Monday, September 17, 2007

Faith, Hope, and Love . . .

". . . beginnings are scary, endings are usually sad, but it's the middle that counts the most. You need to remember that when you find yourself at the beginning. Just give hope a chance to float up...and it will too."


"I realize that it doesn't matter who or what or when or where the hugging happens. Sometimes you just need a hug."

(From "Hope Floats")


Every time I watch the movie "Hope Floats", I find more things that I have never seen in it before. I think one of the reasons I love the movie so much is because it reminds me of the strong sense of family in southern families - and it reminds me so much of the bonds I have with my own family.

The last two years have been difficult because of the loss of so much for my family in Hurricane Katrina, in addition to losing both of my paternal grandparents (and losing my maternal grandmother one year prior). I think in the time immediately following loss, it is hard to truly put everything in perspective and you spend much of the time in a haze. For me, it has taken time to really think about and to accept that loss is part of life. I have always been a sentimental, touchy-feely type person and now more than ever I try to make a conscious effort to tell those around me how much they mean to me - regardless of what their reactions may be. I don't ever want to regret not sharing my feelings with others. I would encourage others to let friends and family know what they mean to you - every day - not just on special occasions.

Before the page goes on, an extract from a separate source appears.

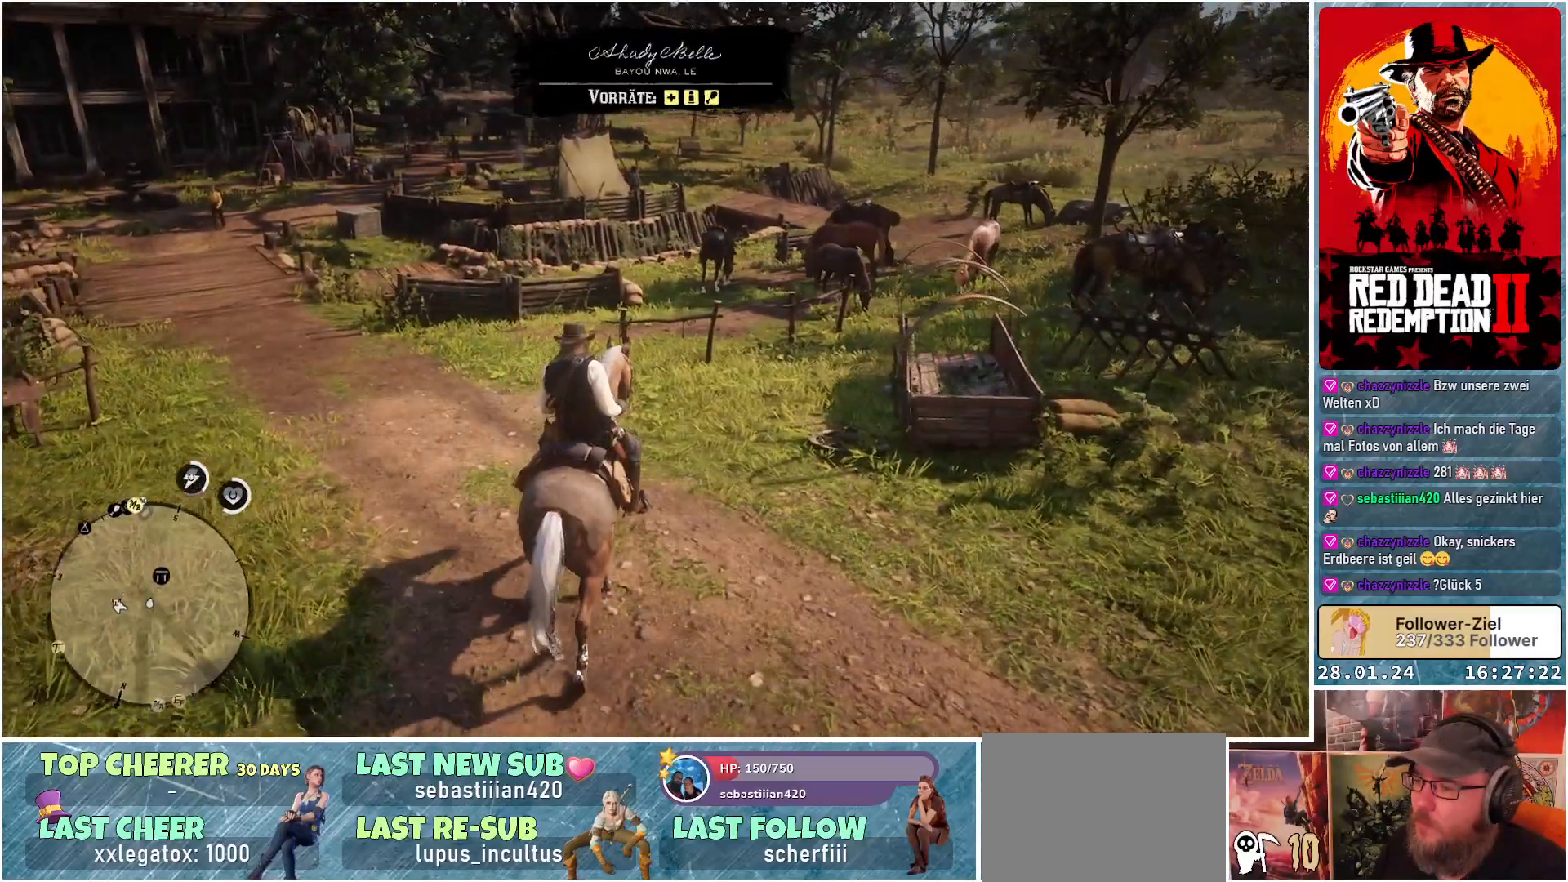
{"buttons": [], "left_stick": "up-right", "right_stick": "right", "events": [[67, "right_stick", "center"], [334, "right_stick", "right"]]}
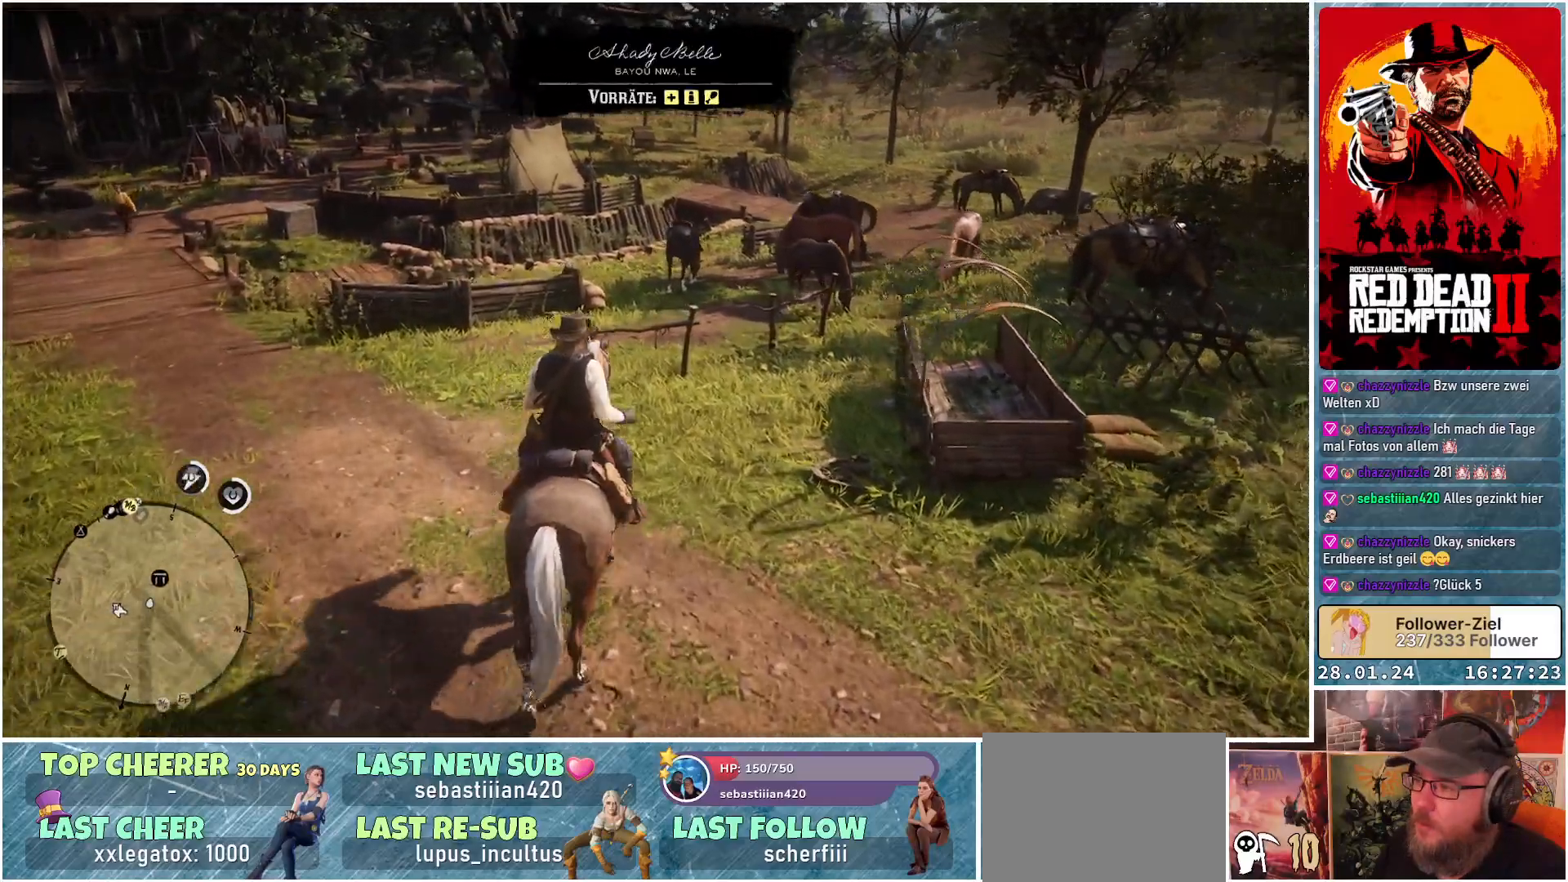
{"buttons": [], "left_stick": "up-right", "right_stick": "right", "events": []}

The first quote really speaks to me right now because this is a time of lots of new beginnings. I wish that I had more control over things that are happening right now, but I don't and I am finding that that's okay too. I am learning to trust myself more than ever - and trust my heart - and hope for the best. I know good things are to come.

Saturday, September 15, 2007

Think . . .

The Shawshank Redemption
Quote from Red


"I have no idea to this day what those two Italian ladies were singing about. Truth is, I don't want to know. Some things are best left unsaid. I'd like to think they were singing about something so beautiful, it can't be expressed in words, and makes your heart ache because of it. I tell you, those voices soared higher and farther than anybody in a gray place dares to dream. It was like some beautiful bird flapped into our drab little cage and made those walls dissolve away, and for the briefest of moments, every last man in Shawshank felt free."

Friday, September 14, 2007

Some special quotes from my favorite book . . .

To Kill a Mockingbird
by Harper Lee

Quotes from Ms. Jean Louise ("Scout") Finch


"This night my mind was filled with Halloween -- there was to be a pageant representing our county's agricultural products; I was to be a ham. Jem said he would escort me to the school auditorium. Thus began our longest journey together."

(This quote always reminds me of the bond I have with my twin brother. Regardless of how young or old we are/were, he is always my best friend.)



"Neighbours bring food with death, and flowers with sickness, and little things in between. Boo was our neighbour. He gave us two soap dolls, a broken watch and chain, a knife, and our lives."

(This quote brings back memories of the way we should all treat each other - exemplified by both of my grandmothers and the other women in my family. It also reminds me of all the "Boos" I have known in my life - at many different ages - and what each one taught me.)

Thoughts about the coming of Fall (one of my favorite seasons)

Nothing Gold Can Stay
by Robert Frost

Nature's first green is gold,
Her hardest hue to hold.
Her early leaf's a flower;
But only so an hour.
Then leaf subsides to leaf.
So Eden sank to grief,
So dawn goes down to day.
Nothing gold can stay.

Wednesday, September 12, 2007

Lots of News!












My twin brother (Joe) and his wife (Bekah) had their first baby about a week and a half ago - I am now an Aunt for the first time! And he is also the first grandchild. He is Joe IV and is cute as a button - blonde hair and blue eyes. He was a little early but I like to think it was because he was anxious to meet his Aunt Stephanie!

The pic on the left is at the hospital - and it is three generations of Joes! The middle pic is of me holding him the day he was born. The pic on the right is after his first bath at home.